Latest update January 6th, 2025 4:00 AM
Sep 29, 2010 Editorial
One of the debilitating features of modernity that has sadly taken strong roots here is the propensity of many in our elites, especially in the business and religious communities to suspend judgements on the depravities that are overwhelming our society from “on high”. This has to cease if we are to ever progress.
In the current issue of “Democracy”, Roger Berkowitz, director of the Hannah Arendt Centre for Ethical and Political Thinking and associate professor of political studies and human rights at Bard College offers what we believe is a salutary perspective.
“We must face our unwillingness to judge. This fear of judgment is all too recognizable—the political thinker Hannah Arendt was writing about it in the middle of the last century. In her essays and books, Arendt gave voice to what she called the “fear of passing judgment, of naming names, and of fixing blame—especially, alas, upon people in power and high position.”
Pointing to many examples involving indicting the Nazis of her time, Arendt was struck by the “huge outcry the moment anyone fixes specific blame on some particular person instead of blaming all deeds or events on historical trends or dialectical movements.” Instead of judging the wrongdoers, the people judged those who had the temerity to judge.
At the root of our problem with judgment, is the undeniable victory of relativism over truth. Judgment requires, above all, what Immanuel Kant called disinterestedness and what Arendt called enlarged mentality, seeing the question from another’s point of view. While it is singular, judgment is not mere personal taste or preference. To judge is to speak the truth, a truth that must always appeal to a common sense beyond one’s own prejudices. At a time when tolerance trumps truth, judgment’s claim to the truth leaves it vulnerable to mockery and derision.
Our unwillingness to judge is also part and parcel of liberalism itself. To worry about our impact on our planet and expose corporate irresponsibility shows farsightedness. But to hope that politicians will solve the problem while we drive our SUVs, swim in our heated pools, and run our air conditioners reflects a profound unwillingness to judge ourselves and those around us.
The rise of social science is yet another ground for our crisis of judgment. The more that social events and personal actions are understood to be calculable, predictable and manipulable, through norms and rules identified by sociologists, economists, and political scientists, the less responsible people are for their actions. To say that someone commits a crime because he grew up poor with alcoholic parents or has a genetic predisposition to violence is to challenge the very assumption of personal responsibility that underlies judgment.
Finally, the retreat from judgment is a corollary of the overwhelming belief in equality that marks the modern era. Judgment, as thinkers like Arendt and Friedrich Nietzsche remind us, presupposes pride, or what once was called the dignity of man. Only one who believes oneself right can judge another; thus judgment presupposes a certain authority and superiority. The judge must possess a feeling of distinction, what Nietzsche called a “pathos of difference,” in order to arrogate to himself or herself the right to judge. Proffering reasons for one’s judgment—the mark of rational judgment in modern times—is a sure sign of weakness, an admission that one suffers from a feeling that he or she lacks the right to judge another.

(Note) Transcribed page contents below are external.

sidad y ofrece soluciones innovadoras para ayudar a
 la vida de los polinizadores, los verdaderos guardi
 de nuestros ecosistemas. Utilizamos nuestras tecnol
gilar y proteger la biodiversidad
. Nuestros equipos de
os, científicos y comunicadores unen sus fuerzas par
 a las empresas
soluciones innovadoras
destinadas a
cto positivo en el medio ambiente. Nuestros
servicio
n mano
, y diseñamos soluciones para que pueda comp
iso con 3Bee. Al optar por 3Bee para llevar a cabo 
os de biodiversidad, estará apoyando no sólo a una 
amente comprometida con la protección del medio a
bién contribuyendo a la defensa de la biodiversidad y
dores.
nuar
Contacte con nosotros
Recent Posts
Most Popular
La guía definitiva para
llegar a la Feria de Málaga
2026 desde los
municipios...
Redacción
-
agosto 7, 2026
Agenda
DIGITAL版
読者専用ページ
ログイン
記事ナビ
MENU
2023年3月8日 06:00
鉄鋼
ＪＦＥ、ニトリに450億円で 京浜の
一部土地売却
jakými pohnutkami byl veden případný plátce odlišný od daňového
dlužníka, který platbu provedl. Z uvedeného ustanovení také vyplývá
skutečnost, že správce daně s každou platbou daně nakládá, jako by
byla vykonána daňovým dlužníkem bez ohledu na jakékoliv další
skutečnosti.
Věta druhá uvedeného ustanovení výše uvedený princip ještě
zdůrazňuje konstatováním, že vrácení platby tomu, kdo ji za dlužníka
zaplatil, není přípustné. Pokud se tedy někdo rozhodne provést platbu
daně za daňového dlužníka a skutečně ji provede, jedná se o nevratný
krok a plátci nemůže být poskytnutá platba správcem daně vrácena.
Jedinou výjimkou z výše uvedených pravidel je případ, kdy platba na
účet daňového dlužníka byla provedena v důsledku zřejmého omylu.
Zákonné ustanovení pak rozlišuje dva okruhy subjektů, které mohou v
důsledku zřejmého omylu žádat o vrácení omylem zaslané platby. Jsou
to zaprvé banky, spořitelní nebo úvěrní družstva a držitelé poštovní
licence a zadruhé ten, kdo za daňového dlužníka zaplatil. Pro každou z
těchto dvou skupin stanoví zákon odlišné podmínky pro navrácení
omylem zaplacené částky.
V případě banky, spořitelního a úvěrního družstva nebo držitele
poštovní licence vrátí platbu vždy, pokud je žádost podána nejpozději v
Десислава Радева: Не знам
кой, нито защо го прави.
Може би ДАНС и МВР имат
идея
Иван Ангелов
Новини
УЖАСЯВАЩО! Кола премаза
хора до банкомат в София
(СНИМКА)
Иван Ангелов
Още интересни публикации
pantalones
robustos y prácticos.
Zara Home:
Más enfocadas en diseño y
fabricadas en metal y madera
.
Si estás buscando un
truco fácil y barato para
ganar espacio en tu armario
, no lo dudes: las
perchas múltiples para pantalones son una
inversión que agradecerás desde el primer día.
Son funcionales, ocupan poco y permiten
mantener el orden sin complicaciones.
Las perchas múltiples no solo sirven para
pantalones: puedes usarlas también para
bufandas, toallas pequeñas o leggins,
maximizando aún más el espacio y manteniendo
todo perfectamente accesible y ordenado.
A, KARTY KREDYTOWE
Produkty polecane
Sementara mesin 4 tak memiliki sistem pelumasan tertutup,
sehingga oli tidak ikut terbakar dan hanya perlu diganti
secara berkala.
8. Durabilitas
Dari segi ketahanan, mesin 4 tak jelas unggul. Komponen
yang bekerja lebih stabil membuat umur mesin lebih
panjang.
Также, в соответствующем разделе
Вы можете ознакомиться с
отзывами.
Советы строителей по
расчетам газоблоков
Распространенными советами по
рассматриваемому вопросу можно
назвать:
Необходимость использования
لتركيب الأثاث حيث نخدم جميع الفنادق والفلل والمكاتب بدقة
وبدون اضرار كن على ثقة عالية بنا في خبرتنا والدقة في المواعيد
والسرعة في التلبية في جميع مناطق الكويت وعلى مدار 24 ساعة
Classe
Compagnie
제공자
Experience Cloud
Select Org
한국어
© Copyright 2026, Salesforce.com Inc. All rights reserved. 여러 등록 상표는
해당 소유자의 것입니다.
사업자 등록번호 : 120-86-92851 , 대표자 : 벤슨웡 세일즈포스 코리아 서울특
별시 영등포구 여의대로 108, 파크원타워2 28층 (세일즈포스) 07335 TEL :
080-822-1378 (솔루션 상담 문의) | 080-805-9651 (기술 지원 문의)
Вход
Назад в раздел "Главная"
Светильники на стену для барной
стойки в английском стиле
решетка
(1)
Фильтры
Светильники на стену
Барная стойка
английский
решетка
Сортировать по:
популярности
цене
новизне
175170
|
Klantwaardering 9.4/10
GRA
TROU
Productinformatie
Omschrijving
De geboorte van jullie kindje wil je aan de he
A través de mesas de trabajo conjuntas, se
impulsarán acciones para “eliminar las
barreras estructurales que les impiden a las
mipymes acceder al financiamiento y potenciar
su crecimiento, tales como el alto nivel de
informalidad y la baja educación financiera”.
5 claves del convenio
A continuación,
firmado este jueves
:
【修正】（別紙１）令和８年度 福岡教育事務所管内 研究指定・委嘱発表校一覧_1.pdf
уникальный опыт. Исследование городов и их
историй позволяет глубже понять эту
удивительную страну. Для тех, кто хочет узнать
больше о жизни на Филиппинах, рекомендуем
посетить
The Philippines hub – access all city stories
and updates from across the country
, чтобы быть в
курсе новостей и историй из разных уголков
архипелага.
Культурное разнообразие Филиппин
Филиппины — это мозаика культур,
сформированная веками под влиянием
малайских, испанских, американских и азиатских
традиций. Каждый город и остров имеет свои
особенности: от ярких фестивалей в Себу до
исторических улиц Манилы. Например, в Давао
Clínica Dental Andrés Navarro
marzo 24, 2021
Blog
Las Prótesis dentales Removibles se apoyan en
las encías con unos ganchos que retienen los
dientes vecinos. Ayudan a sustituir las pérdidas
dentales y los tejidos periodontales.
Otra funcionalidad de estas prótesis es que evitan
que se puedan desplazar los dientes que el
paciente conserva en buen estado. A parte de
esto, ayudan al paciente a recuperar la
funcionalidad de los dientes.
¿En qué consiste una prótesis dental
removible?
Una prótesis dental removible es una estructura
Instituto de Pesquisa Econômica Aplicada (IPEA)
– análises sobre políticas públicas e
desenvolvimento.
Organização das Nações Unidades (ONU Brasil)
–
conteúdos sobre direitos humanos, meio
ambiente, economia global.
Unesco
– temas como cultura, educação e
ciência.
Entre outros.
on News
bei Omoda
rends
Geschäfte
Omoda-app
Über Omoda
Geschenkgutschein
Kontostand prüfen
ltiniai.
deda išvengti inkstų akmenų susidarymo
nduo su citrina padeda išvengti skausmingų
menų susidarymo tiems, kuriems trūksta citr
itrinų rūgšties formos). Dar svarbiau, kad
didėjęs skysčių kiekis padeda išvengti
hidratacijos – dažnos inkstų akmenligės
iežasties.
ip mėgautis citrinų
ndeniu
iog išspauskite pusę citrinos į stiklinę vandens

From the fact of such a deeply ingrained distrust of judging, Arendt drew an essential lesson: namely, that morality in our times cannot be taken for granted. In the absence of judgment, and amidst doubt about the possibility of justice, she argued that we need to foster, support, and embolden morality.
To keep the idea of justice alive does not require curricula in ethics or a return of the catechism. Morality, as Immanuel Kant wrote in his famous footnote responding to Professor Sulzer, cannot be taught through rules in a classroom. Only by example can one be inspired to emulate moral action. Examples, as Kant saw, “are the go-cart of judgment.”